The notices states that “[t]hose who provide these publications may, at their option, immediately begin using the revised HELOC Brochure, CHARM Booklet, or Settlement Cost Booklet, or suitable substitutes to comply with the requirements in Regulations X and Z. The Bureau understands, however, that some may wish to use their existing stock of publications. Therefore, those who provide these publications may use earlier versions of these publications until existing supplies are exhausted. When reprinting these publications, the most recent version should be used.”
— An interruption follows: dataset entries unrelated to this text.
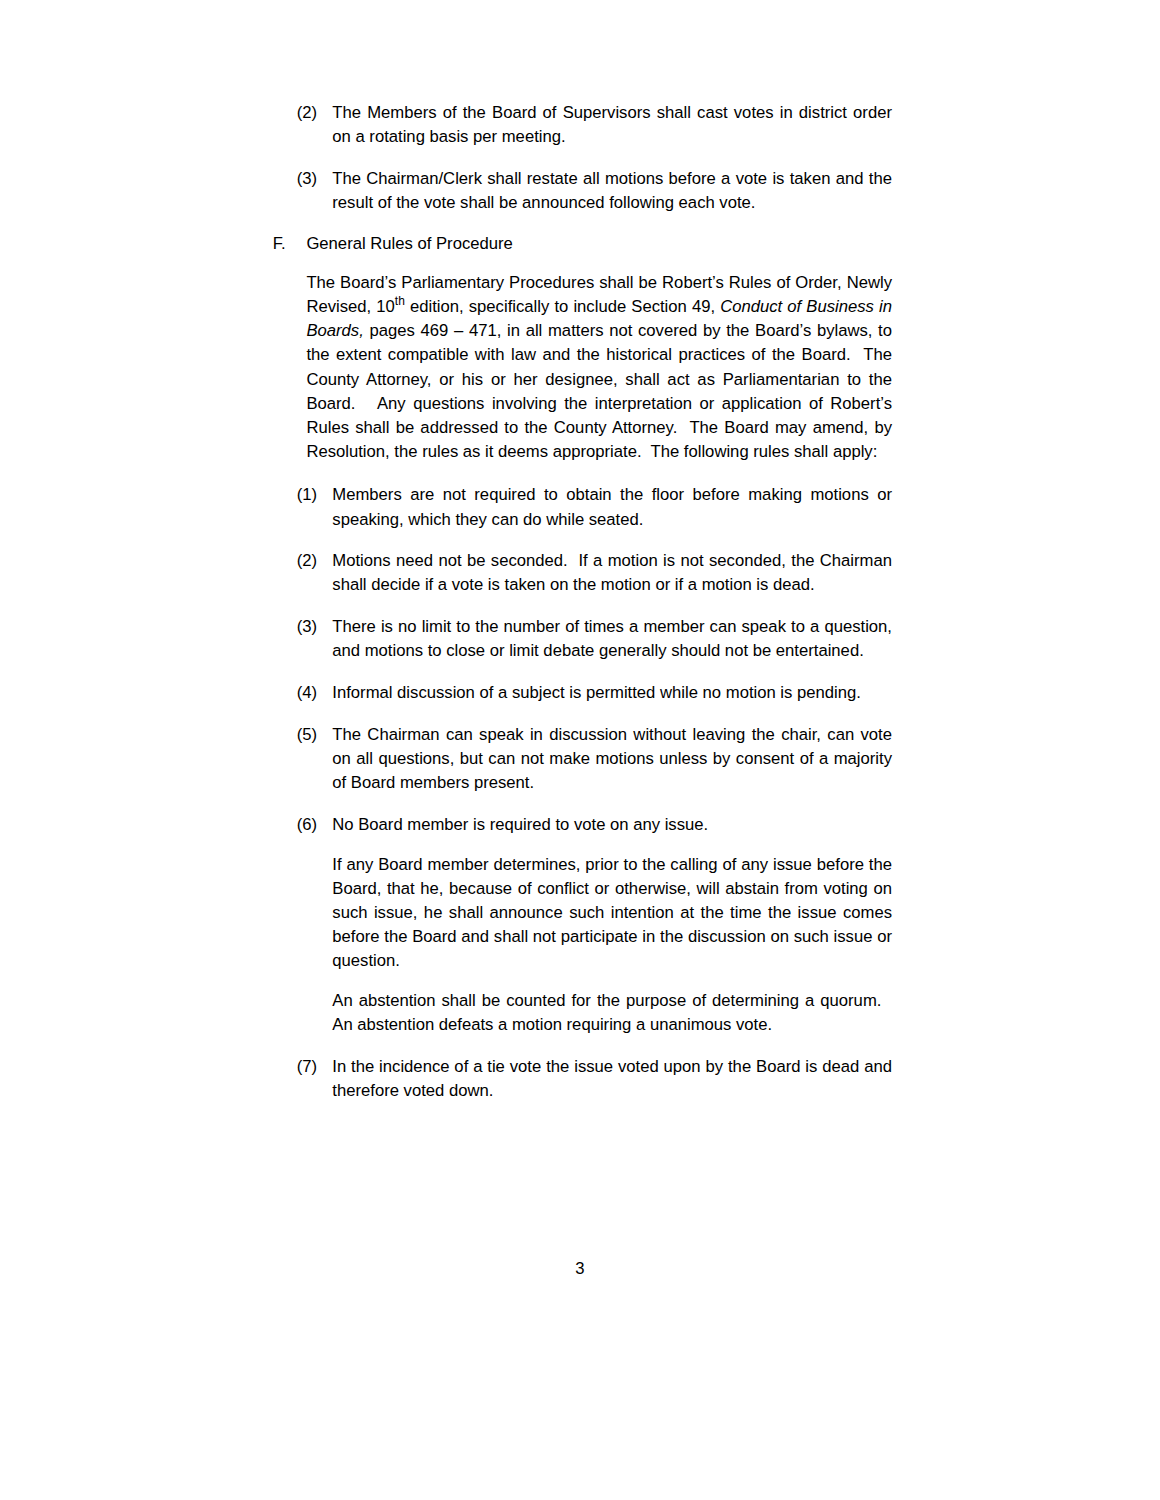(2) The Members of the Board of Supervisors shall cast votes in district order on a rotating basis per meeting.
(3) The Chairman/Clerk shall restate all motions before a vote is taken and the result of the vote shall be announced following each vote.
F. General Rules of Procedure
The Board’s Parliamentary Procedures shall be Robert’s Rules of Order, Newly Revised, 10th edition, specifically to include Section 49, Conduct of Business in Boards, pages 469 – 471, in all matters not covered by the Board’s bylaws, to the extent compatible with law and the historical practices of the Board. The County Attorney, or his or her designee, shall act as Parliamentarian to the Board. Any questions involving the interpretation or application of Robert’s Rules shall be addressed to the County Attorney. The Board may amend, by Resolution, the rules as it deems appropriate. The following rules shall apply:
(1) Members are not required to obtain the floor before making motions or speaking, which they can do while seated.
(2) Motions need not be seconded. If a motion is not seconded, the Chairman shall decide if a vote is taken on the motion or if a motion is dead.
(3) There is no limit to the number of times a member can speak to a question, and motions to close or limit debate generally should not be entertained.
(4) Informal discussion of a subject is permitted while no motion is pending.
(5) The Chairman can speak in discussion without leaving the chair, can vote on all questions, but can not make motions unless by consent of a majority of Board members present.
(6) No Board member is required to vote on any issue.
If any Board member determines, prior to the calling of any issue before the Board, that he, because of conflict or otherwise, will abstain from voting on such issue, he shall announce such intention at the time the issue comes before the Board and shall not participate in the discussion on such issue or question.
An abstention shall be counted for the purpose of determining a quorum. An abstention defeats a motion requiring a unanimous vote.
(7) In the incidence of a tie vote the issue voted upon by the Board is dead and therefore voted down.
3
Texas Supreme Court Holding Requires Lender-Retained Fees To Be Factored into Home Equity Loan Fee Cap
On June 21, the Texas Supreme Court invalidated state regulations that defined “interest” with regard to home equity loans to exclude lender-retained fees and allowed home equity loan closings through an agent. Finance Commission of Texas v. Norwood, No. 10-0121, 2013 WL 3119481 (Tex. Jun. 21, 2013). The state constitution caps home equity loan fees at three percent of principal, but excludes “interest” from the definition of “fees.” The Texas Supreme Court held that a state regulation that defined “interest” for the purpose of home equity lending by referencing a state code definition that excludes lender-retained fees effectively rendered the constitutional fee cap meaningless by giving the state legislature authority to modify the cap. The legislature’s broader definition of interest was designed to prohibit usury, a function inversely related to the constitutional cap for home equity loans, the court explained. The court held that the constitutional definition of interest means the amount determined by multiplying the loan principal by the interest rate, and therefore does not include lender-retained fees. The court also invalidated a regulation that allowed borrowers to mail consent to a lender to have a lien placed on the homestead and to attend the equity loan closing through an agent, reasoning that a constitutional provision designed to prohibit the coercive closing of a home equity loan at the owner’s home requires that execution of consent or a power of attorney must occur at one of the locations specified in the provision – the office of the lender, an attorney, or a title company. Finally, the court upheld a regulation that created a rebuttable presumption that a specific home equity loan consumer disclosure required by the state constitution is received three days after it is mailed.